■ Trecho
────────

Batendo cabeça
Nota técnica do Ministério da Saúde contra a vacinação de adolescentes é irresponsável e causa alarmismo desnecessário

A Prefeitura de Rio Preto agiu de forma exemplarmente acertada ao ignorar a esdrúxula recomendação do Ministério da Saúde de suspender a vacinação de adolescentes entre 12 e 17 anos contra a Covid. Em uma nota confusa, que inclusive não passou pela Câmara Técnica do Programa Nacional de Imunizações do próprio Ministério da Saúde, o ministro Marcelo Queiroga recomendou que Estados e municípios não imunizassem adolescentes.
As justificativas dadas pelo ministro são obtusas e desencontradas. A nota diz que a orientação é baseada em evidências científicas que consideram o baixo risco de óbitos ou casos mais graves da Covid neste público. Em seguida, cita que foram verificados “eventos adversos a serem investigados” que, segundo o secretário de Vigilância em Saúde do ministério, Arnaldo Medeiros, somam 114 em um universo de mais de 3,5 milhões de adolescentes vacinados, o que representa ínfimos 0,003%. Os tais “eventos adversos” são nada mais que febre, dor de cabeça ou no local da vacina.

────────

■ Material fornecido
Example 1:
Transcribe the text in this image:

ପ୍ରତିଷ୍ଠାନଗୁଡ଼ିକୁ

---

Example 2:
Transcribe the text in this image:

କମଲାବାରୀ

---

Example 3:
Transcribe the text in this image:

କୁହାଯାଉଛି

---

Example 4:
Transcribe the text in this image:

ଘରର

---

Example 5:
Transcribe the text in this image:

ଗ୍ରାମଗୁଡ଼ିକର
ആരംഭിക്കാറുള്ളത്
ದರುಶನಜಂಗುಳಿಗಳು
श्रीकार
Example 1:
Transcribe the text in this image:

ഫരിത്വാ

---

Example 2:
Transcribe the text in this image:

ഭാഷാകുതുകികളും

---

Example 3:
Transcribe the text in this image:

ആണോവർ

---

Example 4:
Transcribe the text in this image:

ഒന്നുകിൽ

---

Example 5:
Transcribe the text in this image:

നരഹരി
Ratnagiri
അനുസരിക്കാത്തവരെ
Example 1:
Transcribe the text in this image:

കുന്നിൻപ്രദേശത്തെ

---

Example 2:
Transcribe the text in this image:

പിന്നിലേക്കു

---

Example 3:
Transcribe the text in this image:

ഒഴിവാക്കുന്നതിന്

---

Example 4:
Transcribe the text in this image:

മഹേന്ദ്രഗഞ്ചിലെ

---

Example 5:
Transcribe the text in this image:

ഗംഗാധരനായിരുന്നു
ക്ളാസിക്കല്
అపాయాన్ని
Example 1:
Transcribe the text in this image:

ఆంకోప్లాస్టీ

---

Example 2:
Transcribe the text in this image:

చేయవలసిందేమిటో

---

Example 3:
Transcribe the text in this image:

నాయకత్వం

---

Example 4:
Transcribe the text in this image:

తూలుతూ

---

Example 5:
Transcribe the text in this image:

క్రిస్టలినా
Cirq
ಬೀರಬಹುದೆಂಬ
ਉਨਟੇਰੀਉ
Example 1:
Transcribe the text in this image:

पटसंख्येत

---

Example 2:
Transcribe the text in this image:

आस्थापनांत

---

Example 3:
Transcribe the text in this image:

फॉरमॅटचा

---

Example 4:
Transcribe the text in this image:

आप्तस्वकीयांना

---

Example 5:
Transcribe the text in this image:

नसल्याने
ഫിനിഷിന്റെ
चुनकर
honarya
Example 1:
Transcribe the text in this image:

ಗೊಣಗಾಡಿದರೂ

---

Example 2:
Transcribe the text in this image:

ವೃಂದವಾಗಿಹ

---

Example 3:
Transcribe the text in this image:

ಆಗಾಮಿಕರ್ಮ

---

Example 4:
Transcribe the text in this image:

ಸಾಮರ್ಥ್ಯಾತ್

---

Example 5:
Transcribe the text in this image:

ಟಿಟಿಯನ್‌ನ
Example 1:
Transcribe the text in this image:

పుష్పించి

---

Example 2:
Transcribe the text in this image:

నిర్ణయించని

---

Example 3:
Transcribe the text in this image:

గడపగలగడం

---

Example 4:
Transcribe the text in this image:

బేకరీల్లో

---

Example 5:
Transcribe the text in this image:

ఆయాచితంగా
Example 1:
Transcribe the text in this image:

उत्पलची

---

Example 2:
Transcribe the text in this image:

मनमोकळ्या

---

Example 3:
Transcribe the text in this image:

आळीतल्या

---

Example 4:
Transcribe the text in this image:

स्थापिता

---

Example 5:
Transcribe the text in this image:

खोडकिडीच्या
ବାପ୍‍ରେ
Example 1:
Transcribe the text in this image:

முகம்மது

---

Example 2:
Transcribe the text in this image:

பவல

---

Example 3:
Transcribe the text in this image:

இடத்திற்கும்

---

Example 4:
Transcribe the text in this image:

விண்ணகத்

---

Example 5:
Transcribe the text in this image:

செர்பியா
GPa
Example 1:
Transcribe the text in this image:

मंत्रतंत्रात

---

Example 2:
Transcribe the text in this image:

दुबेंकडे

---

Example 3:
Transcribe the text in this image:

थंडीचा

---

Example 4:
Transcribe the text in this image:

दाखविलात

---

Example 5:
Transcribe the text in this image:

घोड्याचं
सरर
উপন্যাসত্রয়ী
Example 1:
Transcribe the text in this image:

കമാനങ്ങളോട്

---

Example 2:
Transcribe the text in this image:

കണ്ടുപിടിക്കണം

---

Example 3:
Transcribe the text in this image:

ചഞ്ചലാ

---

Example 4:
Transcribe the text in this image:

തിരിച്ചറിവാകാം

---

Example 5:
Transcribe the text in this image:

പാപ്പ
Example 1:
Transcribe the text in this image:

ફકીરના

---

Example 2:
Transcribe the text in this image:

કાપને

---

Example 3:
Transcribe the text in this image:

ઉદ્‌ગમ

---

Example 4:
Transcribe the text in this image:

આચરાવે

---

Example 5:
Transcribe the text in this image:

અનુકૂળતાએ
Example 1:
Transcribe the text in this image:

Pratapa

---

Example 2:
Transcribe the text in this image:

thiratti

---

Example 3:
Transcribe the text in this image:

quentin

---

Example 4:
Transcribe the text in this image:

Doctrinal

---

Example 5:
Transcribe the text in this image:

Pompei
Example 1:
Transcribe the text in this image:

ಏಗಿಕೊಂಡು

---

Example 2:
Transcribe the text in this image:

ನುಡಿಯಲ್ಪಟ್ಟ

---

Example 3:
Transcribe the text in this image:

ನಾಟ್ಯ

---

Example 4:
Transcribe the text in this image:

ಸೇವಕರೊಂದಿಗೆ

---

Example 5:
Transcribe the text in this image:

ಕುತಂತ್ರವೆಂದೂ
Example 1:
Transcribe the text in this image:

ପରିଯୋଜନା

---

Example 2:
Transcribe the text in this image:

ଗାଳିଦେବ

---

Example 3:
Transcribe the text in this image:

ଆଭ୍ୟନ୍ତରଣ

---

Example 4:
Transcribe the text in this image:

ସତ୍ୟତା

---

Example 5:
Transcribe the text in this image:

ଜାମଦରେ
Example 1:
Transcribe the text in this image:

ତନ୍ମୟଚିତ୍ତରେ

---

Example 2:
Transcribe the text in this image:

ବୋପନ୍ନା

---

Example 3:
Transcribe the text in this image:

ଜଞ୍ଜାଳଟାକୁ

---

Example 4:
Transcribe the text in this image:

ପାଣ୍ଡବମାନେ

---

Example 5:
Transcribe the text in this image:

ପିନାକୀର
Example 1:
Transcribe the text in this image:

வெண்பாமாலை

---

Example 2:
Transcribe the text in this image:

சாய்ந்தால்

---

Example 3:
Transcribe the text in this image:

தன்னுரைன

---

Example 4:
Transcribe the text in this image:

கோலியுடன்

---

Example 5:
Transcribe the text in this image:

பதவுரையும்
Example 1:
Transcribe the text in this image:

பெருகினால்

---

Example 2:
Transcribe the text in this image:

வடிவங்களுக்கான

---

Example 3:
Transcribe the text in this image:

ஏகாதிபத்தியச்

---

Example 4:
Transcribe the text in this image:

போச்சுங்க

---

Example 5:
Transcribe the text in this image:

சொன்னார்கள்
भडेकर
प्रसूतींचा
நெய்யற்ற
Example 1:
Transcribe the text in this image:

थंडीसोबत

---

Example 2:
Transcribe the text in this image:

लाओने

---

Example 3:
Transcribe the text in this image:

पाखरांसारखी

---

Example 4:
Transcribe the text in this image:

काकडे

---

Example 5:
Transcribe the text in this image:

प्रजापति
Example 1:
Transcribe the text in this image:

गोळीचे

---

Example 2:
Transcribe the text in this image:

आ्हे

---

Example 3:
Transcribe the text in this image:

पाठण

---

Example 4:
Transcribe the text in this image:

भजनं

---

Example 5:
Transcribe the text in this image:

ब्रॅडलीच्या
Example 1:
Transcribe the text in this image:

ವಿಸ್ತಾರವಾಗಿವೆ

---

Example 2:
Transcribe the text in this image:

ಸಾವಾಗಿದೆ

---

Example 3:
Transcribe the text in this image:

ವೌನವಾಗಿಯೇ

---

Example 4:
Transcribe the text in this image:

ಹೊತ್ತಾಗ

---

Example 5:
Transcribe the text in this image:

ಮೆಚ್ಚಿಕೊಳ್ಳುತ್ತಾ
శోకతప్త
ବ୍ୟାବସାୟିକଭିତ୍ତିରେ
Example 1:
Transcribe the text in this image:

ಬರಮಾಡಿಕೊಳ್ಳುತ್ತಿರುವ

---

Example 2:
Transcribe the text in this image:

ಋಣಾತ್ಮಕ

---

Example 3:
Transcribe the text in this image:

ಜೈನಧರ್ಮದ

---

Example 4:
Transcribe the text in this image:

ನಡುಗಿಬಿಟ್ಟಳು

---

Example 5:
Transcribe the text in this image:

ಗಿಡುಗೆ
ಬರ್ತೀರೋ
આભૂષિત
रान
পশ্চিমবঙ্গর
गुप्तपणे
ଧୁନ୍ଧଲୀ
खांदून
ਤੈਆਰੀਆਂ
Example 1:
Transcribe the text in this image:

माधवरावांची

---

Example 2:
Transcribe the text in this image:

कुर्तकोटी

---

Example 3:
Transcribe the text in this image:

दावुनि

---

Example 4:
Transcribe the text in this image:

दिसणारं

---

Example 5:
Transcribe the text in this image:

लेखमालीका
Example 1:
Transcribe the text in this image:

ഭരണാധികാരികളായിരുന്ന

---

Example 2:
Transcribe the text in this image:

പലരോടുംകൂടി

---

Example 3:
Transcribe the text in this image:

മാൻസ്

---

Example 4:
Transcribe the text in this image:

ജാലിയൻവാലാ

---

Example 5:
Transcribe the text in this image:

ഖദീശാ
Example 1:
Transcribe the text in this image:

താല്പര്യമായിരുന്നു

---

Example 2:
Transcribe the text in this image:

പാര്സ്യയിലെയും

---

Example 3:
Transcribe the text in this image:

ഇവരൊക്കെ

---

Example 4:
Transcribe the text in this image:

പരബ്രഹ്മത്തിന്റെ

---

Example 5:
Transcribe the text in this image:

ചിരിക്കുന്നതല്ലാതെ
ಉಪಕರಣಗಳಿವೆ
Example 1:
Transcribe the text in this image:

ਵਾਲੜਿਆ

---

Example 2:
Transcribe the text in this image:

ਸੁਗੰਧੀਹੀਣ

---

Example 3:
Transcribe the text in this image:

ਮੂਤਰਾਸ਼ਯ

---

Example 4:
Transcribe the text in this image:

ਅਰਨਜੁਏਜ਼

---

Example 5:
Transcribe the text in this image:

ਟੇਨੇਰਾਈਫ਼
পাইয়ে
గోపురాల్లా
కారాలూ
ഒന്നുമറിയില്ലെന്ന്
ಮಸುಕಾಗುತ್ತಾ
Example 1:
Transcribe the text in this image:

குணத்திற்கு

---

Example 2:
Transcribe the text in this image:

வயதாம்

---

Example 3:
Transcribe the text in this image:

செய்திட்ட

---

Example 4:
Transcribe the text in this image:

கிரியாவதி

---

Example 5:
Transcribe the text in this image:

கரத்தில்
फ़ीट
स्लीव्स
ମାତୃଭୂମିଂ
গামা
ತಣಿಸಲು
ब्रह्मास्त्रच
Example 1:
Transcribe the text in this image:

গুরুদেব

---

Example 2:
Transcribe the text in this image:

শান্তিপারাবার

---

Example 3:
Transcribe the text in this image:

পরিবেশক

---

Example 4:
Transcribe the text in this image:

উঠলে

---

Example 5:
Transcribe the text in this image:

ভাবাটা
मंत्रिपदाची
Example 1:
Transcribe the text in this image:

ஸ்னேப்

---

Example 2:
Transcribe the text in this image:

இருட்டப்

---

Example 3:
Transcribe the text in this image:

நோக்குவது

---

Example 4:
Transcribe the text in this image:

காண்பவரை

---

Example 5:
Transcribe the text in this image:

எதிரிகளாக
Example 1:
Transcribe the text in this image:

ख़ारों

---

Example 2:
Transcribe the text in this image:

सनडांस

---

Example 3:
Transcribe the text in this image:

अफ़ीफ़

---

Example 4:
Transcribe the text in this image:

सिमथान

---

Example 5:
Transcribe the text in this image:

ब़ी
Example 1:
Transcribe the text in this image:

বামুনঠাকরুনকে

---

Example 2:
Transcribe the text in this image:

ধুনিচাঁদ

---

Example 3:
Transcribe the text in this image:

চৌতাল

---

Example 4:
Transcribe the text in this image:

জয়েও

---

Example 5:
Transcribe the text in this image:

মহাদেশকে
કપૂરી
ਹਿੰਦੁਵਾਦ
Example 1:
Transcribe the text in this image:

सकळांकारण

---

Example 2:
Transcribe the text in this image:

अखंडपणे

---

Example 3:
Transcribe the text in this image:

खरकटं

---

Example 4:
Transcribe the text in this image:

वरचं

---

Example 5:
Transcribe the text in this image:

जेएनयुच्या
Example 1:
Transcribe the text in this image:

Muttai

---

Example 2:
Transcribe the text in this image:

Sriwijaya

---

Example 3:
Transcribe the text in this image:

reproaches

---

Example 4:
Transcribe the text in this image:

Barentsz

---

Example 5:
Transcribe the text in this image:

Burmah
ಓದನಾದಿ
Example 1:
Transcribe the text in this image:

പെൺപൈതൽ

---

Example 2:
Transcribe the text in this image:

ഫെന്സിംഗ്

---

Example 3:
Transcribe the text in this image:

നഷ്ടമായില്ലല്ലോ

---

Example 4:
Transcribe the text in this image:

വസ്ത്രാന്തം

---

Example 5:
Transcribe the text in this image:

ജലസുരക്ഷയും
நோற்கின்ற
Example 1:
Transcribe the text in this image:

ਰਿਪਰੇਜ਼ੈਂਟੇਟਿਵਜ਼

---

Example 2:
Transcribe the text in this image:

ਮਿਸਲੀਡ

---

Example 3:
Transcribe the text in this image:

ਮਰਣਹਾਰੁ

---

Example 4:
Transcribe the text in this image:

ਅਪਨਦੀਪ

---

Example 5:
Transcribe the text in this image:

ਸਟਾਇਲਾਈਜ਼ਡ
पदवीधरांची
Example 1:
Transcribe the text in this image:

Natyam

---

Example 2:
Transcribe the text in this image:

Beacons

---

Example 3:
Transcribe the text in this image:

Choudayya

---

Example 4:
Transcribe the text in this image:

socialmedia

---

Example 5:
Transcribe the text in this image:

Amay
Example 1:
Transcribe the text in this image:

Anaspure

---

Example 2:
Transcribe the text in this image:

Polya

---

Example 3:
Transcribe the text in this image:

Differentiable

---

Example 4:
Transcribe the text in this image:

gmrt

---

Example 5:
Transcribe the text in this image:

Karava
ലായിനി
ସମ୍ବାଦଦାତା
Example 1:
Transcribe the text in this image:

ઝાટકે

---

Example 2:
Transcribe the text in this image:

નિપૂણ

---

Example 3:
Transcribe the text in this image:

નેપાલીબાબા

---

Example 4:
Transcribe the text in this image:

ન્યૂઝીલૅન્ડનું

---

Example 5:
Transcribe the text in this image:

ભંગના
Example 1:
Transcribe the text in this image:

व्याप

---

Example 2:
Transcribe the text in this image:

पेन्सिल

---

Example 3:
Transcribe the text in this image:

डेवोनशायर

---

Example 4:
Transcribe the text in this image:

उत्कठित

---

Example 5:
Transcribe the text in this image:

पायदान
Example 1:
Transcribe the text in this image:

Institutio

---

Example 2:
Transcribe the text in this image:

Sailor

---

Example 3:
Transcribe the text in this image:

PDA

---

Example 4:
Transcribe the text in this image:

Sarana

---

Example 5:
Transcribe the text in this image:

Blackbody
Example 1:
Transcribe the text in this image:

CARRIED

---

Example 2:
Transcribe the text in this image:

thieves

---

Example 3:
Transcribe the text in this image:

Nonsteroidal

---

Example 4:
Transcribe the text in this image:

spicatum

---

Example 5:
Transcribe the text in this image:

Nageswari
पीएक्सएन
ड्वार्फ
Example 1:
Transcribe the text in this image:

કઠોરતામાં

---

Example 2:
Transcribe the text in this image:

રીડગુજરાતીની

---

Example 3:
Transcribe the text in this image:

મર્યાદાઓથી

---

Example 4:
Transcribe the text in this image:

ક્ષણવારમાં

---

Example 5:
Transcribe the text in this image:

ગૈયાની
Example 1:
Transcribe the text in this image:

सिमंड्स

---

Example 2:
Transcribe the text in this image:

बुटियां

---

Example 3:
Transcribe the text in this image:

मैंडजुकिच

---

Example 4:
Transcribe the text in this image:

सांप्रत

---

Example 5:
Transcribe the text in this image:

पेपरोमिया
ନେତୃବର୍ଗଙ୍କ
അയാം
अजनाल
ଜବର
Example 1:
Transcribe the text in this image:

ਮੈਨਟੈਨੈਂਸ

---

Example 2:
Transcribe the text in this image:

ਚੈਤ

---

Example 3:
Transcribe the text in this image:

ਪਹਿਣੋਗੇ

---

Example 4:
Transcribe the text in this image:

────────

■ Comando A
Retorne do editorial sobre a vacinação de adolescentes a passagem que vai de "A Prefeitura de" até "não imunizassem adolescentes.", sem qualquer alteração.
■ Comando B
Responda com base no editorial sobre a vacinação de adolescentes:
(i) Qual faixa etária o Ministério da Saúde recomendou deixar de vacinar?
(ii) Por qual instância do próprio ministério a nota não passou?
(iii) Quantos eventos adversos foram somados, segundo Arnaldo Medeiros?

■ Resposta escrita A
A Prefeitura de Rio Preto agiu de forma exemplarmente acertada ao ignorar a esdrúxula recomendação do Ministério da Saúde de suspender a vacinação de adolescentes entre 12 e 17 anos contra a Covid. Em uma nota confusa, que inclusive não passou pela Câmara Técnica do Programa Nacional de Imunizações do próprio Ministério da Saúde, o ministro Marcelo Queiroga recomendou que Estados e municípios não imunizassem adolescentes.

■ Resposta escrita B
(i) Adolescentes entre 12 e 17 anos.
(ii) Pela Câmara Técnica do Programa Nacional de Imunizações.
(iii) 114, em um universo de mais de 3,5 milhões de adolescentes vacinados.